Former Paralympic athlete Ade Adepitan visited the Royal Hospital for Neuro-disability in Putney yesterday to open a new state-of-the-art ventilator unit, the Jack Emerson Centre.

The new service is a unique collaboration between RHN staff, Cowan Architects and existing patients and is designed to provide a homely environment for people living on ventilator support. 

The room is also equipped with specially adapted controls in order to increase independence for patients, with the operation of windows, curtains, televisions and radios to be controlled by the patient. 

Adepitan, who represented Great Britain as part of the wheelchair basketball team at the Sydney and Athens Paralympic Games, met and chatted to patients at the hospital.

“I have driven past the RHN hundreds of times but have never been inside,” he said.
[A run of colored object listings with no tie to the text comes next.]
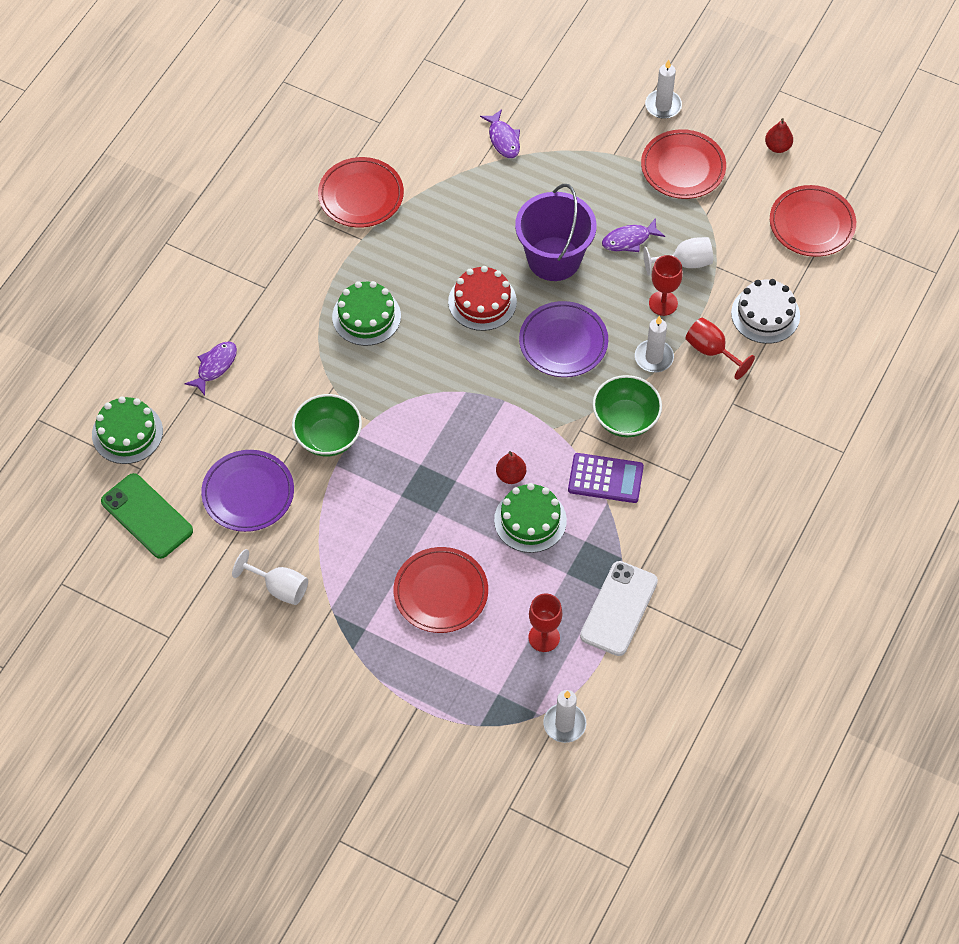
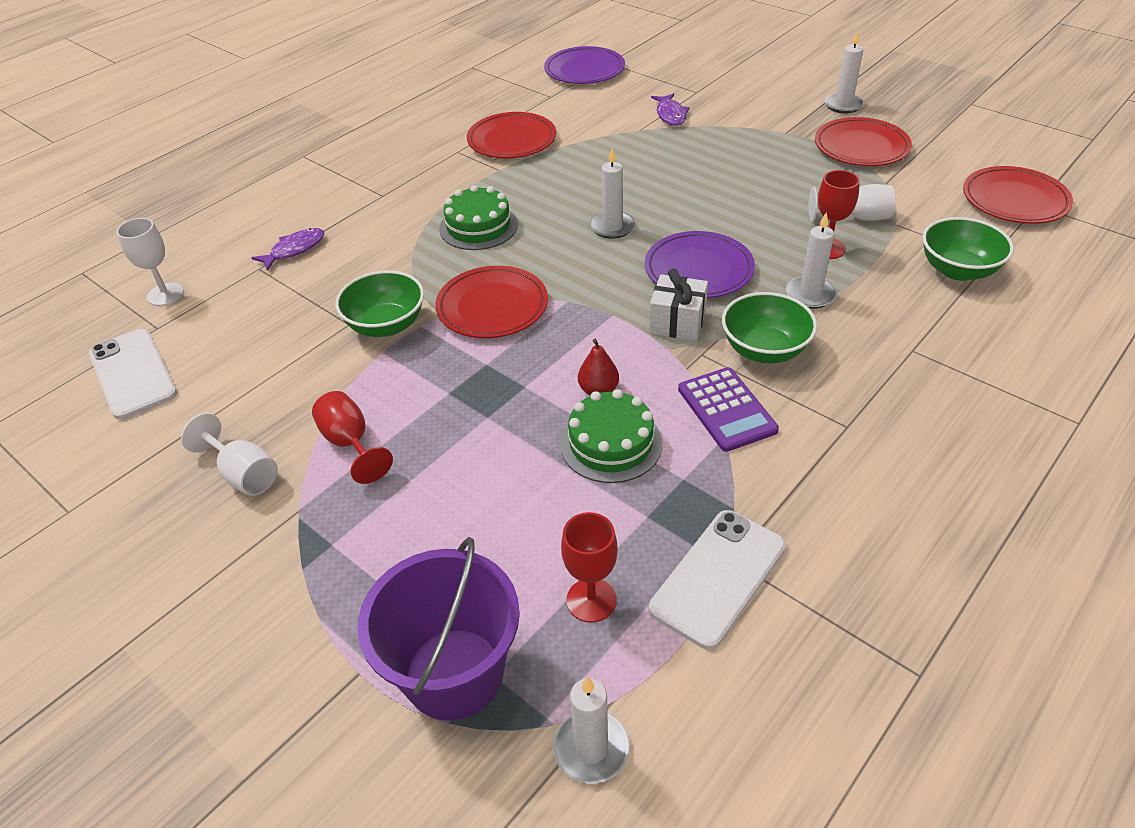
camera: 15 degrees right, 15 degrees down
green cake [92,396,163,464] -> white goblet [116,218,184,306]
green phone [101,473,193,559] -> white phone [89,329,177,420]
purple plate [201,450,294,532] -> purple plate moved to [544,46,625,84]
red plate [394,547,488,633] -> red plate moved to [436,266,548,338]
red cake [448,266,517,331] -> white candle [590,149,635,239]
purple bucket [515,184,597,281] -> purple bucket moved to [357,537,520,721]
purple calculator [568,453,644,503] -> purple calculator turned 45 degrees clockwise [678,367,779,452]
purple fish [602,218,665,252] -> none
red goblet [686,318,755,380] -> red goblet moved to [312,391,393,484]
white cake [731,279,800,344] -> green bowl [922,217,1014,281]
red pear [765,118,793,153] -> none
none -> white gift [649,269,708,341]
“I had a tour of the hospital and saw the difference its charitable activity makes to the patients there and am so happy to have been invited to open the centre.”

The Albert Reckitt Charitable Trust, which has supported the work of the hospital for over 70 years, gave a donation of £500,000 for the new ventilator service.

The Royal Hospital for Neuro-disability  was founded nearly 160 years ago and is dedicated to the rehabilitation and long term care of people with complex disability due to acquired brain injury or neuro-degenerative disease.